_Data for processing_
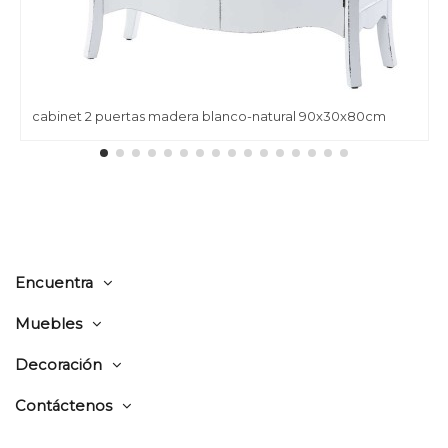
cabinet 2 puertas madera blanco-natural 90x30x80cm
Encuentra
Muebles
Decoración
Contáctenos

_About this task_
Print each line of the material above exactly, with the pictures removed from your copy.

_Worked solution_
cabinet 2 puertas madera blanco-natural 90x30x80cm
Encuentra
Muebles
Decoración
Contáctenos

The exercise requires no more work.